Get the entire distributed architecture running in minutes.

# 1. Clone the repository
git clone https://github.com/erik172/stylos-scrapers.git
cd stylos-scrapers

# 2. Create your .env file
# You can copy the example file: cp .env.example .env
# Or create it directly:
cat > .env << EOF
# MongoDB Configuration (use host.docker.internal to connect from a container to the host)
MONGO_URI=mongodb://host.docker.internal:27017
MONGO_DATABASE=stylos_scrapers
MONGO_COLLECTION=products

# Selenium Grid Configuration
SELENIUM_MODE=remote
SELENIUM_HUB_URL=http://selenium-hub:4444/wd/hub

# Scrapyd Configuration
SCRAPYD_URL=http://scrapyd:6800
PROJECT_NAME=stylos

# Monitoring (Optional)
SENTRY_DSN=
SCRAPY_ENV=development
EOF

# 3. Launch the complete architecture
docker-compose up --build -d

Services Started:

  • ✅ FastAPI Server → http://localhost:8000
  • ✅ Scrapyd Server → http://localhost:6800
  • ✅ Selenium Hub → http://localhost:4444

🎮 Basic Usage

Use the advanced CLI to control and monitor scraping jobs.

# Run a full scrape for Zara (defaults to Colombia)
python control_scraper.py --spider zara

# Scrape Zara for the US market in English
python control_scraper.py --spider zara --country us --lang en

# Scrape a single product URL for testing
python control_scraper.py --spider zara --country us --lang en --url "https://www.zara.com/us/en/your-product-url.html"

# Run a full scrape for Mango
python control_scraper.py --spider mango

The CLI provides real-time status monitoring, job ID tracking, and detailed logs.

🤝 Contributing

Contributions are welcome! Whether it's adding a new retailer, improving documentation, or fixing a bug, your help is appreciated.

📜 License

This project is licensed under the MIT License. See the LICENSE file for details.


📚 Detailed Documentation

Click to expand for full technical details, architecture, and advanced usage.

🏗️ System Architecture

🌐 Complete Distributed Architecture

graph TB
    subgraph "🌐 Client/User"
        CLI[🖥️ control_scraper.py<br/>CLI Client]
        WEB[🌍 Web Browser]
    end
    
    subgraph "📡 API Layer"
        API[⚡ FastAPI Server<br/>Port 8000<br/>Job Management]
    end
    
    subgraph "🕷️ Scraping Engine"
        SCRAPYD[🐙 Scrapyd Server<br/>Port 6800<br/>Spider Management]
        SPIDER[🕷️ Scrapy Spiders<br/>Zara, Mango, etc.]
    end
    
    subgraph "🌐 Selenium Grid Cluster"
        HUB[🎯 Selenium Hub<br/>Port 4444<br/>Orchestrator]
        CHROME1[🌐 Chrome Node 1<br/>Chrome Browser]
        CHROME2[🌐 Chrome Node 2<br/>Chrome Browser] 
        CHROME3[🌐 Chrome Node N<br/>Chrome Browser]
    end
    
    subgraph "💾 Storage"

Directions for this task
According to the setup guide, which country does a full Zara scrape default to? The material that follows has no connection to the setup guide above.

Data items
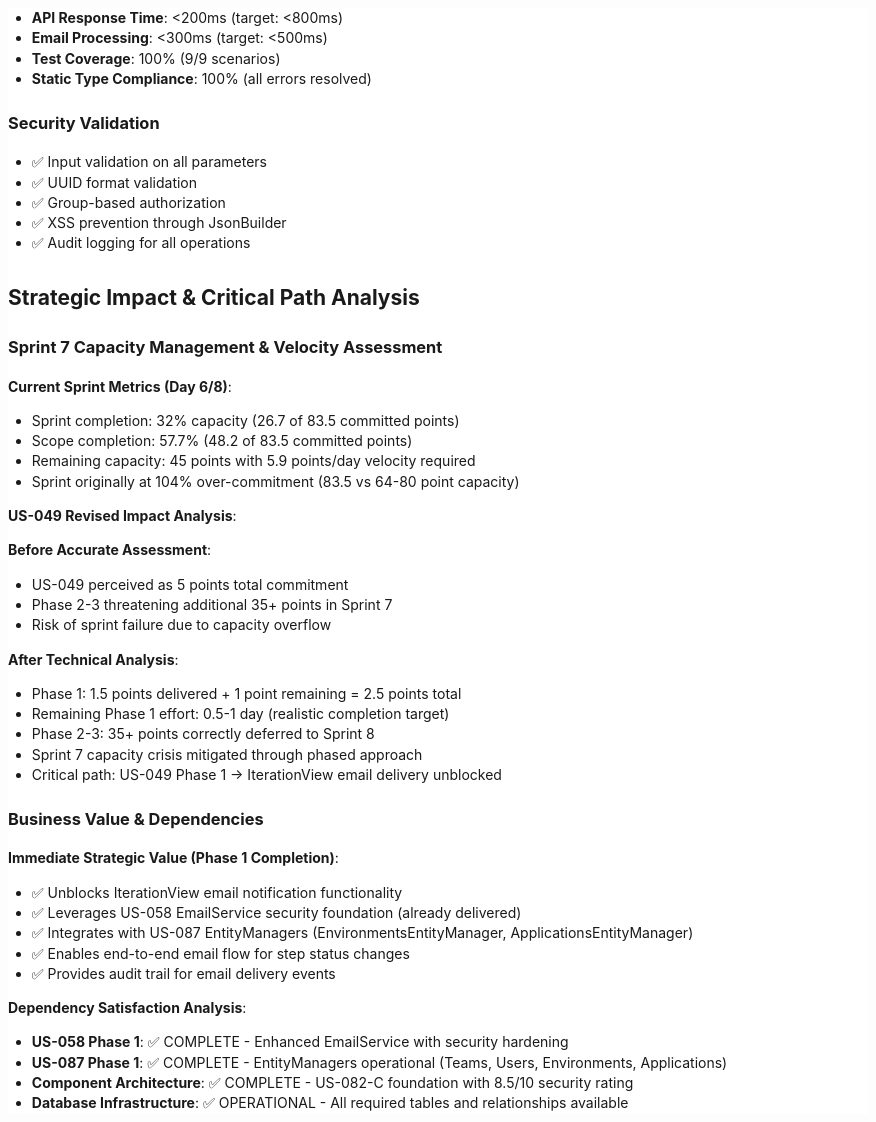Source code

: - **API Response Time**: <200ms (target: <800ms)
- **Email Processing**: <300ms (target: <500ms)
- **Test Coverage**: 100% (9/9 scenarios)
- **Static Type Compliance**: 100% (all errors resolved)

### Security Validation

- ✅ Input validation on all parameters
- ✅ UUID format validation
- ✅ Group-based authorization
- ✅ XSS prevention through JsonBuilder
- ✅ Audit logging for all operations

## Strategic Impact & Critical Path Analysis

### Sprint 7 Capacity Management & Velocity Assessment

**Current Sprint Metrics (Day 6/8)**:
- Sprint completion: 32% capacity (26.7 of 83.5 committed points)
- Scope completion: 57.7% (48.2 of 83.5 committed points)
- Remaining capacity: 45 points with 5.9 points/day velocity required
- Sprint originally at 104% over-commitment (83.5 vs 64-80 point capacity)

**US-049 Revised Impact Analysis**:

**Before Accurate Assessment**:
- US-049 perceived as 5 points total commitment
- Phase 2-3 threatening additional 35+ points in Sprint 7
- Risk of sprint failure due to capacity overflow

**After Technical Analysis**:
- Phase 1: 1.5 points delivered + 1 point remaining = 2.5 points total
- Remaining Phase 1 effort: 0.5-1 day (realistic completion target)
- Phase 2-3: 35+ points correctly deferred to Sprint 8
- Sprint 7 capacity crisis mitigated through phased approach
- Critical path: US-049 Phase 1 → IterationView email delivery unblocked

### Business Value & Dependencies

**Immediate Strategic Value (Phase 1 Completion)**:
- ✅ Unblocks IterationView email notification functionality
- ✅ Leverages US-058 EmailService security foundation (already delivered)
- ✅ Integrates with US-087 EntityManagers (EnvironmentsEntityManager, ApplicationsEntityManager)
- ✅ Enables end-to-end email flow for step status changes
- ✅ Provides audit trail for email delivery events

**Dependency Satisfaction Analysis**:
- **US-058 Phase 1**: ✅ COMPLETE - Enhanced EmailService with security hardening
- **US-087 Phase 1**: ✅ COMPLETE - EntityManagers operational (Teams, Users, Environments, Applications)
- **Component Architecture**: ✅ COMPLETE - US-082-C foundation with 8.5/10 security rating
- **Database Infrastructure**: ✅ OPERATIONAL - All required tables and relationships available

Expected answer
Colombia.